The last time interest rates were held at a “very low” level was back after the dot-com bubble crashed. The US Federal Reserve dropped interest rates from 6.5% to 1%, which took three years to execute (it took about a year to go from 6.5% to 2%).

Over a period of 2 years, the Federal Reserve from 2004 to 2006 raised interest rates from 1% to 5.25%. Then during the pits of the economic crisis, it took the Fed about a year to drop rates to nearly nothing, where rates remained for seven years until the end of 2015.

Now interest rates are creeping up again, although at about half the pace of the prior interest rate increase from 2004-2006. What’s interesting is that while textbook theory suggests that interest rate increases are not good for equity pricing, the opposite appears to be the case.

However, there is always a lag effect between monetary actions and the actual economic consequences of such actions. I would claim that we’ll really start to see the consequences of monetary tightening around now. Financial deals that seemed better at 0.25% financing do not seem good so good at 1.9%, and at 2.5% will seem even worse.

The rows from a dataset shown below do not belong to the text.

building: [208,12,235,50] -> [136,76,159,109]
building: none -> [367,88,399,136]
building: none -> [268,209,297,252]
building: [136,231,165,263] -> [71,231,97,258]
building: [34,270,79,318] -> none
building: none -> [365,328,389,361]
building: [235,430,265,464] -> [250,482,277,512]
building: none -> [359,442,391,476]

The real issue is the long-term treasury bond rate, which is currently 3.02%. In theory, if everything in the USA was fine and dandy, that rate should be higher.

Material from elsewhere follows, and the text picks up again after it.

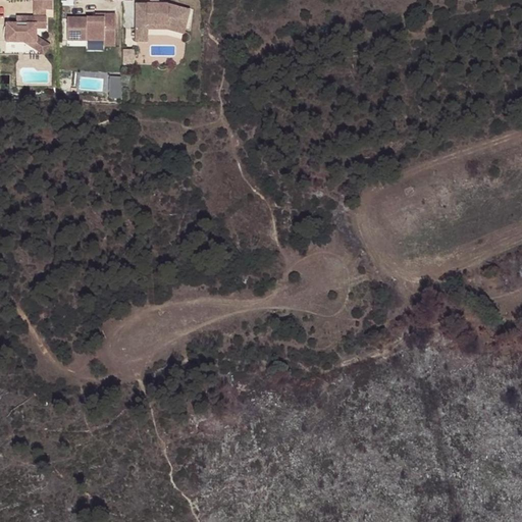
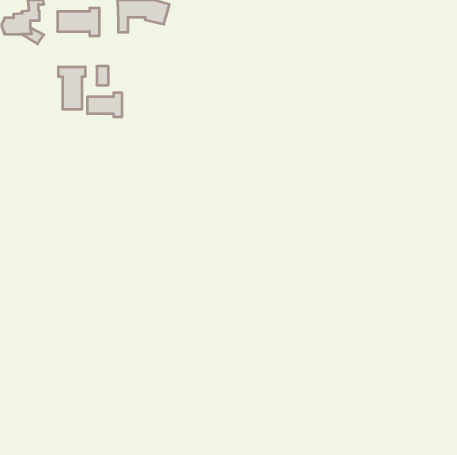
building: none -> [58,67,85,109]
building: none -> [88,93,122,117]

Also, the initial signs of US monetary policy tightening is not seen in the USA itself, but rather the foreign markets. This in itself is worthy of a separate discussion, but what we are seeing today in Turkey and other external countries that are facing economic difficulties is not solely due to trade war and tariff talks, but rather that the US dollar is becoming more expensive.

All I can say (and this has become so much of a cliche) is that caution is warranted. Investment capital is best applied at reasonable valuations to entities that clearly have cash flow generation capabilities and ones that do not have complete reliance on credit markets (or conversely ones that will be able to acceptably tap the credit markets to roll-over their debt). This is doubly true if the company in question generates its profit from foreign currency, but borrows in US denominations.

The conventional wisdom says to not time the market, but I deeply suspect that over the next 12 months that we’ll see lower prices ahead.